Who was the nasty young officer?

The young Hagen von Strelow, a rather nasty model Nazi, is played by 27-year-old Ludwig Simon. From January 2017, he appeared for several episodes as the son of former Saarbrücken "Tatort" detective Jens Stellbrink, played by Devid Striesow.

The special thing about this is that Simon is actually Devid Striesow's biological son. However, he got his surname from his equally well-known mother: Maria Simon, who used to work as "Polizeiruf 110" investigator Olga Lenski in Brandenburg. However, the relationship between Ludwig Simon's then young parents did not last. Both went on to have more children with new partners.

Where is the old village where the film was shot?

Such a perfect retro village as in "Tatort: Murot und das 1000-jährige Reich": there's no such thing in real life, is there?
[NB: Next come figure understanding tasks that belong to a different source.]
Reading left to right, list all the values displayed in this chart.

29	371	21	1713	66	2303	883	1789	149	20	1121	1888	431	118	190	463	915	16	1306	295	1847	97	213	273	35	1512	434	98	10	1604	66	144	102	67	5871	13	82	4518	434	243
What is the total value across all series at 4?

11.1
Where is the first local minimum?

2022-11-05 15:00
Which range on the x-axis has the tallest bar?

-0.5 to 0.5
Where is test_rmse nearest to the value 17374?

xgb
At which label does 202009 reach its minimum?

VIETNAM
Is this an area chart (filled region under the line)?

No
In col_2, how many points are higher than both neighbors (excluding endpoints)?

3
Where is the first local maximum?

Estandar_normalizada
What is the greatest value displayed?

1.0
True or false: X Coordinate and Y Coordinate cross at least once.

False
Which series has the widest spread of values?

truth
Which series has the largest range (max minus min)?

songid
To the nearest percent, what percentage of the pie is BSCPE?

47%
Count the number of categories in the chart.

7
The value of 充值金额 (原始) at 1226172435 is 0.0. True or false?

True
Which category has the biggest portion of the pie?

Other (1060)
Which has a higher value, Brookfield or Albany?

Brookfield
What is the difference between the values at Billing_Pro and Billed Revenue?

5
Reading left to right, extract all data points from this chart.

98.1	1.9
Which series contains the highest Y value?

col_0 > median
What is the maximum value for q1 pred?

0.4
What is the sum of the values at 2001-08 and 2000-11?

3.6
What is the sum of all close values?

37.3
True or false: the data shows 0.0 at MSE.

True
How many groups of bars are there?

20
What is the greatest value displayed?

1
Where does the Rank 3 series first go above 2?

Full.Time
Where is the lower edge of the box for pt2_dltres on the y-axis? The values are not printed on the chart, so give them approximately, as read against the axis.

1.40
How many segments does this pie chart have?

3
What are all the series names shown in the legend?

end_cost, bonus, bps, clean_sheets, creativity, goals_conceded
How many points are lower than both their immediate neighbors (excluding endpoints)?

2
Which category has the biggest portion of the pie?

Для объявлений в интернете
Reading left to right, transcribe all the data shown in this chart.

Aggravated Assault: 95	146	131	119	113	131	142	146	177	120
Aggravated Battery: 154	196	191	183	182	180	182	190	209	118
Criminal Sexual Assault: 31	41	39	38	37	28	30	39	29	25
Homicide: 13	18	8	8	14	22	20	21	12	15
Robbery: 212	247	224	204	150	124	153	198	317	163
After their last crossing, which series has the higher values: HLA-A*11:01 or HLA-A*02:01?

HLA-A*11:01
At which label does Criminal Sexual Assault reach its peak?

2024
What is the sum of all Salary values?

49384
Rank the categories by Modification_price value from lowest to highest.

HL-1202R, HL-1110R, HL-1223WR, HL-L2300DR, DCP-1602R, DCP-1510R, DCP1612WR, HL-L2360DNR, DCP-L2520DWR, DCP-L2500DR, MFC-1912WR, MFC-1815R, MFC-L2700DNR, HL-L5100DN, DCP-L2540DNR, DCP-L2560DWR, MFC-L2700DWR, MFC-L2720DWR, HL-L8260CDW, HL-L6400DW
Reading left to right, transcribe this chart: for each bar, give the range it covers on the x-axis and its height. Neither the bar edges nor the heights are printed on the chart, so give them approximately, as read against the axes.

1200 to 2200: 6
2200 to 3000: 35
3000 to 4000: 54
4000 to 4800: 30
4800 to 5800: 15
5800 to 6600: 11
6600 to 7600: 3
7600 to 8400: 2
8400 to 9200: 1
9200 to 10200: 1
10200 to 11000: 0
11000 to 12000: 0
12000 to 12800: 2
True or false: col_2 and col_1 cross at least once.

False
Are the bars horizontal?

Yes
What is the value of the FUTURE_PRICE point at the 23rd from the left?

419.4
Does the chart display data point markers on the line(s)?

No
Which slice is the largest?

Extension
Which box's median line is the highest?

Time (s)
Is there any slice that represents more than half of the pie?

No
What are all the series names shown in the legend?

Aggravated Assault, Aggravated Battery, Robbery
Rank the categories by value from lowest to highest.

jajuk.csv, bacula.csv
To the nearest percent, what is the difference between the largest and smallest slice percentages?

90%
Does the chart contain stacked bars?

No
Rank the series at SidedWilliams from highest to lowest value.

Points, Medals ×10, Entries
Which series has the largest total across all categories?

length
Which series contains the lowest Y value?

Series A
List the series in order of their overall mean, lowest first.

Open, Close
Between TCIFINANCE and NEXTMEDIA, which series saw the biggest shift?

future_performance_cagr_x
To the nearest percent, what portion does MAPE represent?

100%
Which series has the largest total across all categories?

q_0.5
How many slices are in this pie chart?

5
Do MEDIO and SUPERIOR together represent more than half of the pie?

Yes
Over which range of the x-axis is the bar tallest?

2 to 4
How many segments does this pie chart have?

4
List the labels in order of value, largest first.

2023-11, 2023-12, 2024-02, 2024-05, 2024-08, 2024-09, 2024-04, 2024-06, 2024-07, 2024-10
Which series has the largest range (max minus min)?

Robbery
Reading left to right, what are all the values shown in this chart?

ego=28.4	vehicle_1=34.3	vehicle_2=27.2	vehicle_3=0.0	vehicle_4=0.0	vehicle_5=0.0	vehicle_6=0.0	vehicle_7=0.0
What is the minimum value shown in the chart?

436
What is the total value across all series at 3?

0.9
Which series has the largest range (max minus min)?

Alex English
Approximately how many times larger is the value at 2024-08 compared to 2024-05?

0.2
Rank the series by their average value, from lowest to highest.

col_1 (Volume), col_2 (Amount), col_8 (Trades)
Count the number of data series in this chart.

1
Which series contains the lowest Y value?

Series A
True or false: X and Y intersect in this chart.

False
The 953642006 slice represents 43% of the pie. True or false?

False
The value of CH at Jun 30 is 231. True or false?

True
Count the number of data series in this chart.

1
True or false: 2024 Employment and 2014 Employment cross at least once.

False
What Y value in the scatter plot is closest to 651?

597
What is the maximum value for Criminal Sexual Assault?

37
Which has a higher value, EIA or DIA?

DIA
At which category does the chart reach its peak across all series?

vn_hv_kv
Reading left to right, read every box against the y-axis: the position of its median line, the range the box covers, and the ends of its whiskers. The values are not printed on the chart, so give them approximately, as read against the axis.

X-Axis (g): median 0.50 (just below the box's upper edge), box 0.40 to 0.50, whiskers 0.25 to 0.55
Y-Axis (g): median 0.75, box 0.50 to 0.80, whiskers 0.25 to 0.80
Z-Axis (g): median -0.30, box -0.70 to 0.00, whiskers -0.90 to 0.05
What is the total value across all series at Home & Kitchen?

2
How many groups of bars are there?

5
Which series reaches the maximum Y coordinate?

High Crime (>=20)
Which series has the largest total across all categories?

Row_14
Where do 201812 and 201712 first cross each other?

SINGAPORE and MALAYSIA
In fact, director M.X. Oberg filmed at Hessenpark, an open-air museum in Neu-Anspach in the Hochtaunus district (near Frankfurt). There are more than a hundred historical buildings on an area of 65 hectares, where the history of Hessian village life over the past centuries lives on.

However, the equally historic pub where Ulrich Tukur sings and investigates to the piano is not there. It is in Büdingen, Hesse, where an empty pub had to be converted over three weeks so that "historical" could be filmed.

What songs does Ulrich Tukur sing in the pub?

In one scene, Ulrich Tukur once again plays the piano and sings Adolf Hitler songs in the pub in front of the eyes and ears of the village community. The two songs performed, "Adolf Hitler's favorite flower is the simple edelweiss" and "Hitler has only got one ball", are historical - they really do exist.

The former was written by composer Otto Rathke after the Nazis seized power in 1933 in honor of the Führer: "Adolf Hitler's favorite flower is the simple edelweiss" with lyrics by Emil Gustav Adolf Stadthagen, sung by opera singer Harry Steier. In 1939, the Reich Music Review Board banned the song on the grounds that it was "national kitsch". However, it remained popular in Nazi and later neo-Nazi circles.

The song "Hitler has only got one ball", on the other hand, is a British mocking song that was sung during the Second World War to the melody of the "Colonel Bogey March" composed in 1914. The melody is known from the movie "The Bridge on the River Kwai" or from the Underberg advertisement ("Come along to the Underberg").

The original lyric reads: "Hitler has only got one ball, Göring has two, but very small". In fact, about ten years ago, a doctor's document that was thought to have been lost surfaced, proving the one-testicle theory of the English. During a physical examination of Hitler in prison after his failed coup attempt in 1923, "right-sided cryptorchidism" was diagnosed.

What's next for the Tukur "crime scene"?

At the end of May 2024, Hessischer Rundfunk published an announcement that the new "Tatort: Murot und der Elefant im Raum" is currently being filmed. The film is expected to be broadcast in fall 2025.

The screenplay was written by Dietrich Brüggemann, who also directed the movie, as he did for "Tatort: Murot und das Murmeltier". It is about a mother (Nadine Dubois) who abducts her five-year-old son from the family court and hides out in the Taunus mountains.

This is where Murot and his colleague Magda Wächter (Barbara Philipp) want to search with the help of a special psychological technique: Murot's therapist Dr. Schneider (Robert Gwisdek) has developed a machine that allows you to take a walk in your own psyche as if it were a landscape.